Incrementally incorporating ML projects into your organization allows you to understand and master the four essential properties that ML models ideally need to ensure.

Senior Leadership

This is where I will contradict the title of the post. It’s the only scenario where, even with the incremental and step-by-step introduction of ML projects, they still won’t succeed. And it’s one of the most important topics related to ML strategy.

It doesn’t matter what you do as a data scientist, if senior leadership doesn’t believe in data-driven decision making, nothing can be done to embed analytics and machine learning onto the organization.

The fear of using data can cascade through the organization, affecting middle management and ultimately influencing every decision-making process.

If leaders believe that their intuition is more accurate than data and can fully understand the company’s operations (newsflash: it can’t), then ML efforts will be futile.

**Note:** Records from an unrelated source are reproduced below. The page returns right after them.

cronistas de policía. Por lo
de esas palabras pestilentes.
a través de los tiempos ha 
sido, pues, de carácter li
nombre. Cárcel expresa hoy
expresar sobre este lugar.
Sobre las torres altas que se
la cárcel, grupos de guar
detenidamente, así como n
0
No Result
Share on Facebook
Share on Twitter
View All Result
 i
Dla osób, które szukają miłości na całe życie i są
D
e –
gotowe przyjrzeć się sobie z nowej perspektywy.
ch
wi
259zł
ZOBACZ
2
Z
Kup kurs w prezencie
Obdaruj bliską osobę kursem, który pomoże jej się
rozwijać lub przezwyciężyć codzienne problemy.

Analytical projects will falter, Machine Learning models will face persistent criticism, and AI will be relegated to mere buzzwords in the corridors:

  • We already tried that, but it didn’t work.

If you are a Machine Learning Engineer or Data Scientists in one of those organizations (and your goal is to become a good professional in the field), it’s time to leave :-)

Photo by khyta @Unsplash.com

Data Science has Science in its name

Another reason why Data Science (and ML, in extend) should be embed incrementally, is the fact that it has science in its name.

A lot of traditional companies are not trained on working with the scientific process or even dealing with failure. Organizations that are too risk averse or don’t understand how they can use scientific method to their advantage will have issues deploying production level models with Machine Learning and extract value.

It takes time to incorporate these processes, particularly in companies that have low risk tolerance. Experimenting with non-critical use cases and understand how AI and automation add value to them is normally a better way than selecting use cases based on certain directors’ enthusiasm. Remember, performance = expectations-reality, and setting up expectations that are too high for processes that contain a non-trivial amount of error is extremely unfair to any Machine Learning Process.

And that’s a wrap! I hope you’ve enjoyed reading this post. I’d love to hear your thoughts — do you agree or disagree with any of the topics I’ve described above? How has your organization integrated AI and ML into its processes? Was it a smooth transition?

The advice and guidance I’ve shared here are particularly relevant for larger companies where data processes aren’t central to the business. For example, retail companies can operate without focusing on data, though being competitive is another matter. In contrast, startups and tech companies often rely heavily on data for their core operations and revenue. Removing ML from companies like Meta or Google would probably mean a whole different business model.

This blog post has been mostly written based on my experience at implementing these systems at different comapnies with DareData — our goal is to democratize machine learning. From our experience, failing to follow these standards is one of the main reasons organizations struggle to integrate ML and AI into their business.